Hedge funds increasingly influenced by their institutional investor clients: report
Increasing numbers of institutional investors are entering hedge funds and driving the industry to provide more bespoke offerings, according to the Alternative Investment Management Association’s latest research.
More than half of survey respondents from the hedge fund industry said customized solutions are crucial to driving closer alignment with their investors, a major increase over the 14 per cent who said the same in AIMA’s 2016 survey. Among these more tailored options, the survey found co-investments with institutional investors are becoming more popular, with one in five respondents reporting they’re offering co-investment opportunities to private equity investors.

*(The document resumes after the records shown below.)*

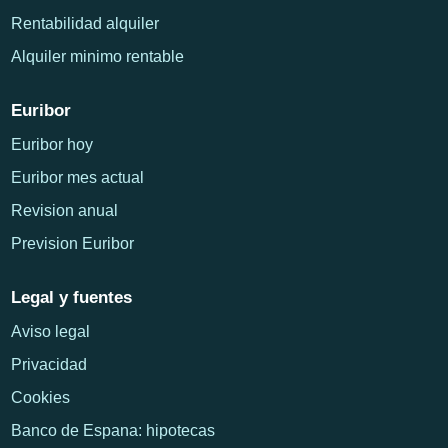
Rentabilidad alquiler
Alquiler minimo rentable
Euribor
Euribor hoy
Euribor mes actual
Revision anual
Prevision Euribor
Legal y fuentes
Aviso legal
Privacidad
Cookies
Banco de Espana: hipotecas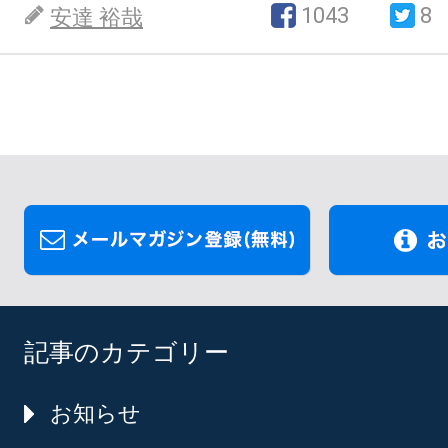
1043
8
安達 裕哉
記事のカテゴリー
お知らせ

These co-investments can either be one-time investment opportunities within the larger scope of an overall hedge fund or managers can organize them as independent co-investment funds, noted the report “Hedge funds are more likely to retain investors and build goodwill with [these vehicles]. Often investors will allocate to a flagship commingled vehicle with an eye toward getting access to a niche co-investment opportunity with the hedge fund manager.”
Hedge fund investors are also eager to stand out from their peers, according to the report, and these types of flagship co-investments can be one way to signal that they’re dynamic potential partners for institutional investors. As well, when a hedge fund investor is very confident about a particular equity investment, but doesn’t have the capital to build a significant stake in the company in question, co-investment allows the investors to offer the benefits of that investment to others by leveraging their significant institutional capital.
Another key concern for hedge fund investors is building long-term, stable relationships with institutional clients, noted the AIMA. They’re especially keen to become closer to investors that won’t be thrown off by muted or negative performance in the short term.
“It’s critical for investors to gain insight into risk-adjusted measures of performance in their evaluation of hedge funds,” the report said. “For institutional investors, the ability of a hedge fund to add diversification to the overall investment portfolio and reduce correlation to broad market indices is typically a key consideration in assessing a fund’s performance. Metrics that capture the volatility of returns, the correlation of fund returns to an index or aspects of peak-to-trough value declines (drawdown) are all considered in manager selection.”
The report also found the increasing presence of institutional investors in the hedge fund world has improved its overall transparency. A balance in transparency is necessary, however, since hedge fund managers may have good reason to be reluctant to reveal too much about their strategies in the interest of maintaining their competitive edge.